Using Intellij IDEA, create a new project with the following configuration.
- Project type: Scala
- Project name: shoehorn
- Project SDK: 1.8 (java version 1.8)
- Scala SDK: scala-sdk-2.11.8
Create package
Once the project is created, add a new package under /shoehorn/src/ named: udf
Set dependencies
Edit your project structure and add the hive-exec-1.2.1.jar file to the module dependencies.
Create Artifact
Edit your project structure and add and artifact of type JAR>module with dependencies. For this example, I am adding the artifact to the shoehorn module.
Create Scala class
The first thing we need to do is create a Scala class referencing the org.apache.hadoop.hive.ql.exec.UDF library. For this example, the class name is ScalaUDF.
package udf
import org.apache.hadoop.hive.ql.exec.UDF
class ScalaUDF extends UDF {
}
Define function
Now we add our function definition inside the ScalaUDF definition. For this example, I'm creating a simple function that takes an input column of string type and returns the length of that string. This function is for demonstration purposes only as there is already a Hive function that provides the same functionality.
package udf
import org.apache.hadoop.hive.ql.exec.UDF
class ScalaUDF extends UDF {
  def evaluate(str: String): Int = {
    str.length()
  }
}
Create artifact
Using Intellij IDEA select Build>"Make Project" from the file menu. Next, select Build>"Build Artifacts...". This will create the /shoehorn/out/artifacts/shoehorn_jar/shoehorn.jar file.
Create Hive UDF
Upload the shoehorn.jar file to HDFS. You may need to change the file permissions depending on which user will be executing Hive commands. For this example, I've uploaded the file to my local Hortonworks Sandbox in the location: hdfs:///jars/shoehorn.jar
In hive, run the following command to register a new udf.
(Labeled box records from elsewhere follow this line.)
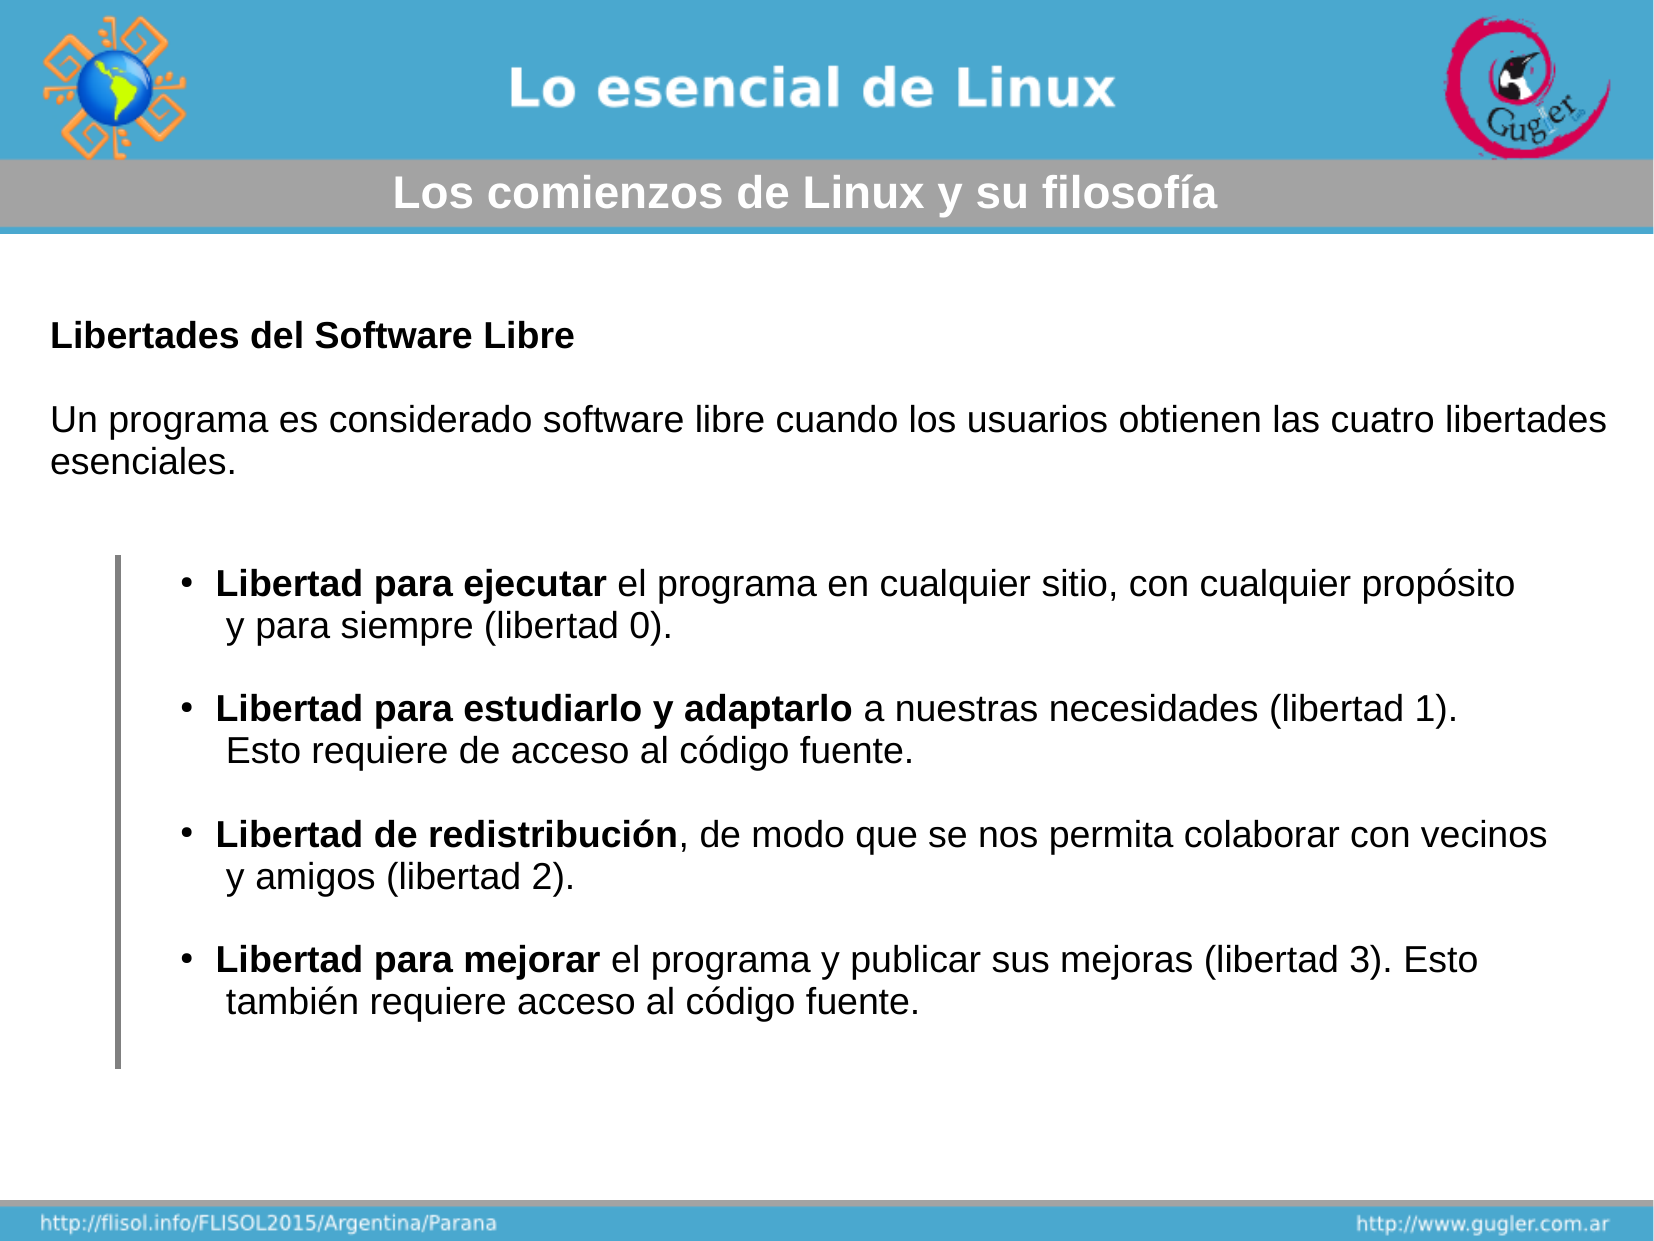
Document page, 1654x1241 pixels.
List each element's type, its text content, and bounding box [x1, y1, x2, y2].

picture [0, 1200, 1654, 1241]
picture [0, 0, 1654, 234]
text_box Libertades del Software Libre Un programa es considerado software libre cuando los usuarios obtienen las cuatro libertades esenciales. [35, 307, 1630, 490]
text_box Los comienzos de Linux y su filosofía [378, 159, 1241, 226]
text_box Libertad para ejecutar el programa en cualquier sitio, con cualquier propósito y para siempre (libertad 0). Libertad para estudiarlo y adaptarlo a nuestras necesidades (libertad 1). Esto requiere de acceso al código fuente. Libertad de redistribución, de modo que se nos permita colaborar con vecinos y amigos (libertad 2). Libertad para mejorar el programa y publicar sus mejoras (libertad 3). Esto también requiere acceso al código fuente. [165, 555, 1563, 1030]
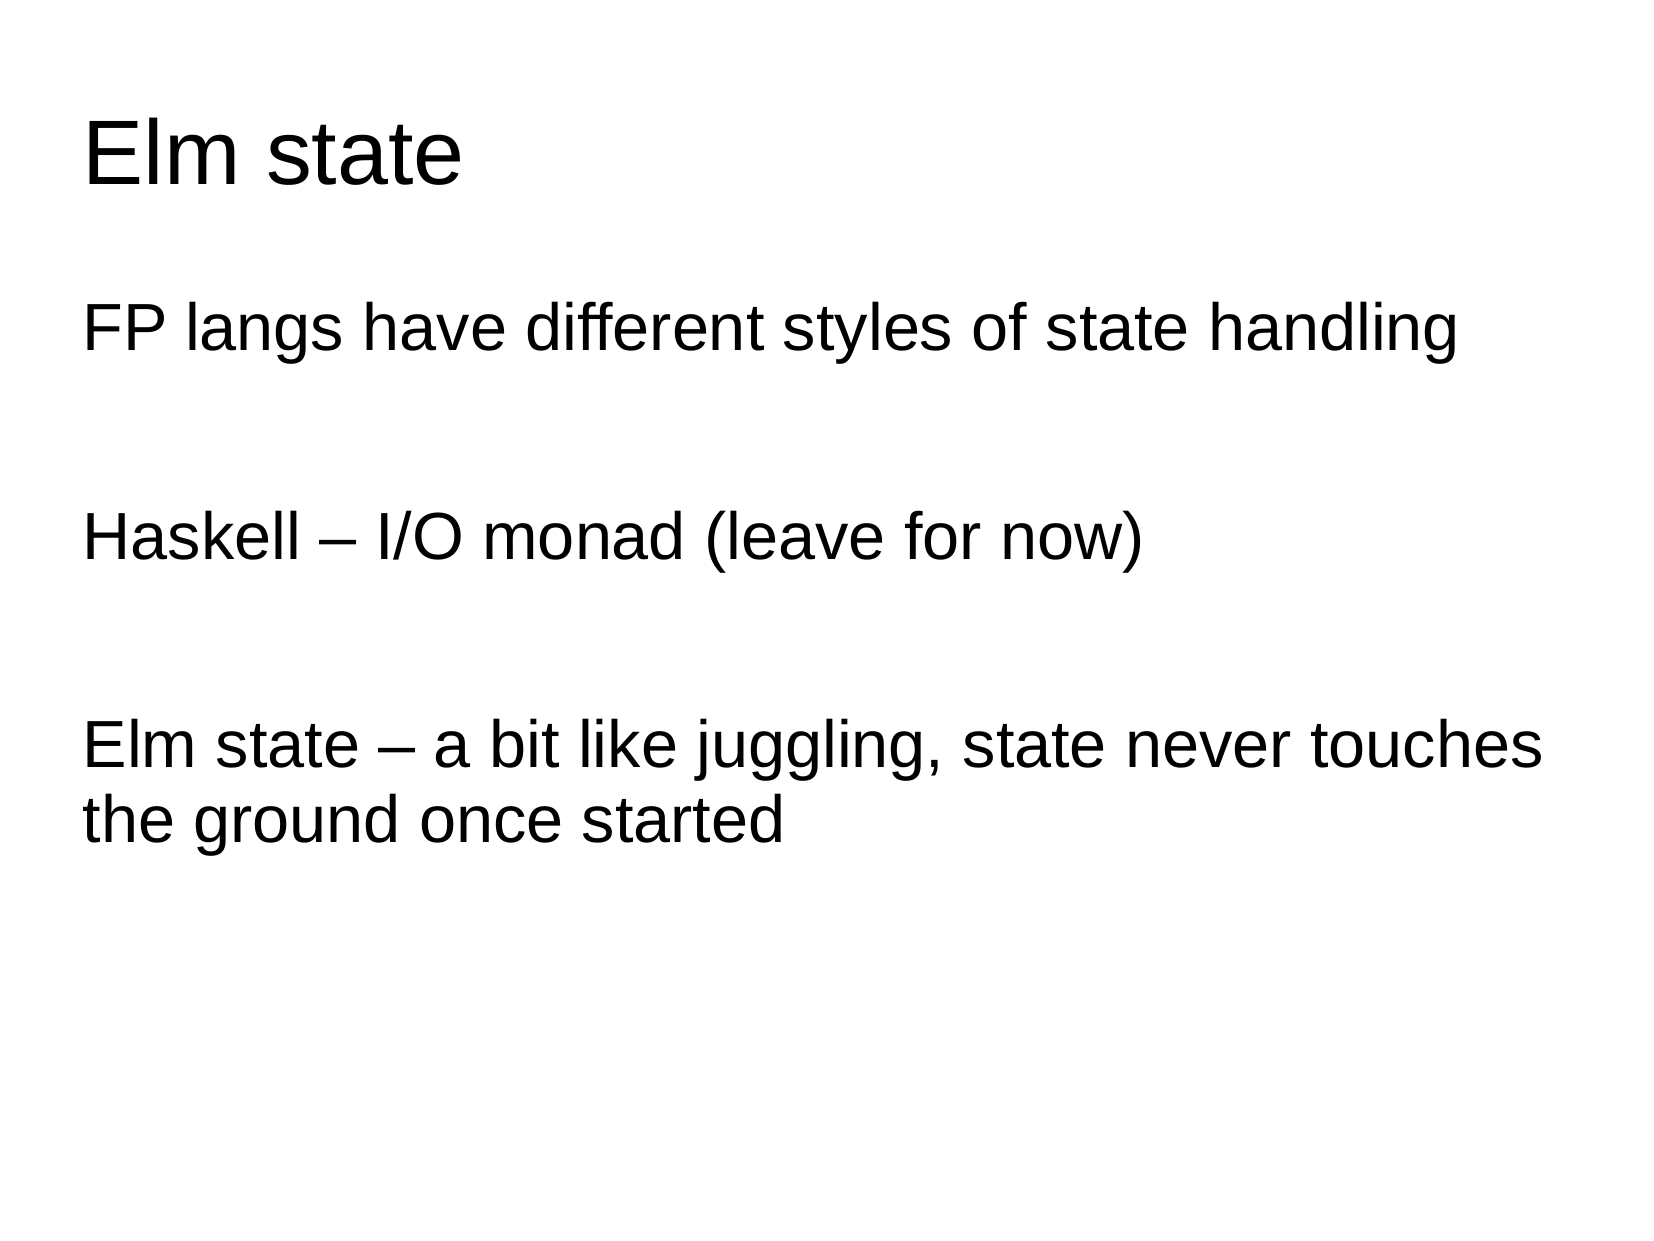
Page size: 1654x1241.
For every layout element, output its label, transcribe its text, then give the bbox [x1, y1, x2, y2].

list FP langs have different styles of state handling Haskell – I/O monad (leave for now) Elm state – a bit like juggling, state never touches the ground once started [82, 290, 1571, 1010]
title Elm state [82, 49, 1571, 257]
Note: This can be done in the Hive view in Ambari or through the Hive CLI.
create function getScalaLength as 'udf.ScalaUDF' using jar 'hdfs:///jars/shoehorn.jar';
Finally, we can test our udf using the following HQL in Hive.
select phone_number, getScalaLength(phone_number) from xademo.customer_details limit 5;
The result set returned:
PHONE_NUM   9
5553947406  10
7622112093  10
5092111043  10
9392254909  10
Time taken: 6.38 seconds, Fetched: 5 row(s)